• [Action item]: Repeat each line of the material below exactly as it appears, minus any pictures.

• [Supplied material]:
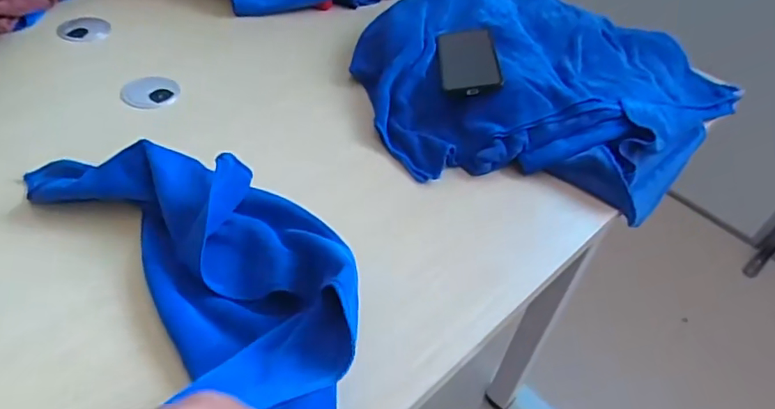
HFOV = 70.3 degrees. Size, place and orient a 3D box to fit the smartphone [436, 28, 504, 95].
[{"bbox_3d":[0.111,-0.197,0.754,0.077,0.013,0.169,-4,40,4],"label":"smartphone"}]

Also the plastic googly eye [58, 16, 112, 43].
[{"bbox_3d":[-0.459,-0.264,0.835,0.070,0.010,0.066,-13,48,-19],"label":"plastic googly eye"}]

• [Written answer]:
HFOV = 70.3 degrees. Size, place and orient a 3D box to fit the smartphone [436, 28, 504, 95].
[{"bbox_3d":[0.111,-0.197,0.754,0.077,0.013,0.169,-4,40,4],"label":"smartphone"}]

Also the plastic googly eye [58, 16, 112, 43].
[{"bbox_3d":[-0.459,-0.264,0.835,0.070,0.010,0.066,-13,48,-19],"label":"plastic googly eye"}]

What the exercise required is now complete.